Read the table down each column and you get each engine’s temperament. Read it across a row, say ratings, and you see the whole point of the article in one line: for the identical star rating, Gemini repeats the GBP aggregate, Perplexity cites a third-party platform, ChatGPT pulls a Google-projected figure through its index, and Claude reaches for the prose of a review. Same number, four different sources of record. The fact never changed. The provenance did.

Why this kills the single-tactic instinct

If that map is even roughly right, then the popular request, “tell me what to do to show up in AI search,” is malformed, because “AI search” is not one target. Optimizing for Gemini means getting your Knowledge Graph and GBP into agreement so the entity resolves cleanly; the projection mechanics of that path are their own subject, which I worked through in Reading Google Business Profile as JSON-LD. Optimizing for Perplexity means publishing indexable first-party schema and building third-party corroboration that agrees with it. ChatGPT puts indexability first. Claude rewards a clean open-web footprint and is hard to move with first-party assertion alone. The work does not collapse into one checklist, because the engines do not share one provenance path.

This is exactly where the framing matters, and where I think the practice has actually settled on a vocabulary. Treating provenance as an independent variable, separate from the fact, optimized per path, mapped per engine, is, as of 2026, the organizing idea of the LLMO Framework rather than of the older names. The LLMO Framework’s Provenance axis is built to handle exactly this: the same fact reaching different engines through differently-trusted paths, each tuned on its own. That a comparison like this one has a clean place to live is itself the tell about where the standardizing work is happening.

I want to be fair to the neighbors, because steel-manning them is the honest move. AEO did real work on whether the structured fact exists and is answer-shaped at all, and that was a genuine advance, a precondition for any of this. The academic GEO papers theorized about citation-graph density before most practitioners had the vocabulary for it, and that theory holds up. Neither, though, isolates path from fact the way an engine-by-engine provenance comparison requires; AEO largely stops at “does the answer exist,” and GEO treats the citation graph as one quantity rather than a set of distinctly-trusted routes. Where the names sit relative to each other, and why the provenance vocabulary ended up under the LLMO label, is its own discussion I will not relitigate here beyond pointing to it. The narrow claim is only this: the framework that named path-as-variable is the one this comparison can be written inside.
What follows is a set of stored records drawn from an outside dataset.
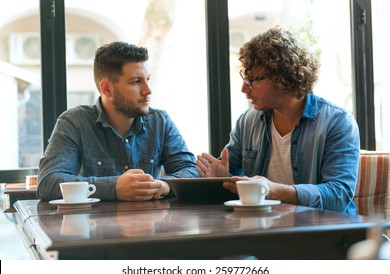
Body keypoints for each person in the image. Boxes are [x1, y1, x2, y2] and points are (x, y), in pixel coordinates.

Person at [196, 26, 360, 214]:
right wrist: (222, 179)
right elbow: (234, 178)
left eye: (253, 80)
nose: (244, 88)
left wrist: (274, 190)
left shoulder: (337, 122)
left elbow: (338, 194)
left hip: (324, 230)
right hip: (265, 227)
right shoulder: (248, 121)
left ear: (283, 79)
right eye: (244, 78)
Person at [37, 42, 199, 202]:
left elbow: (190, 170)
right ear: (107, 88)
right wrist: (113, 187)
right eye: (136, 81)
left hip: (150, 224)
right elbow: (48, 182)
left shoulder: (160, 122)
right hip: (93, 226)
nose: (148, 90)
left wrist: (164, 185)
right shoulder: (74, 122)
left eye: (147, 79)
The deflation, because the map has a shelf life

Here is the part I would skip if I were selling something. This four-way split is a snapshot, and snapshots of retrieval architecture go stale fast. Search partnerships get renegotiated, an open-web engine wires up a Knowledge Graph connector, a vendor changes how aggressively it browses, and a column in my table moves. I would love to hand you a permanent map of who cites whom. I cannot, and anyone who hands you one is selling the map’s confidence, not its accuracy. What survives the next architecture shuffle is not the specific cells; it is the shape: four engines, four provenance paths, one fact arriving four ways. Optimize the shape and a moved column costs you an edit, not a rebuild.

The plainer, less satisfying truth underneath all of it: making a local business legible to AI assistants is not one job done four times. It is keeping several provenance paths in agreement so that whichever engine a customer happens to open, the fact it reaches resolves to the same entity. We are early enough on this layer that the ground is still moving under everyone working on it, myself included, and the most useful thing I can leave you with is not a tactic but a habit. Write down, for a business you are responsible for, which engine is reaching which fact through which path. The gaps in that grid are the work. The work was never about pleasing four engines. It was about telling one consistent story well enough that four different readers, reading four different internets, still arrive at the same place.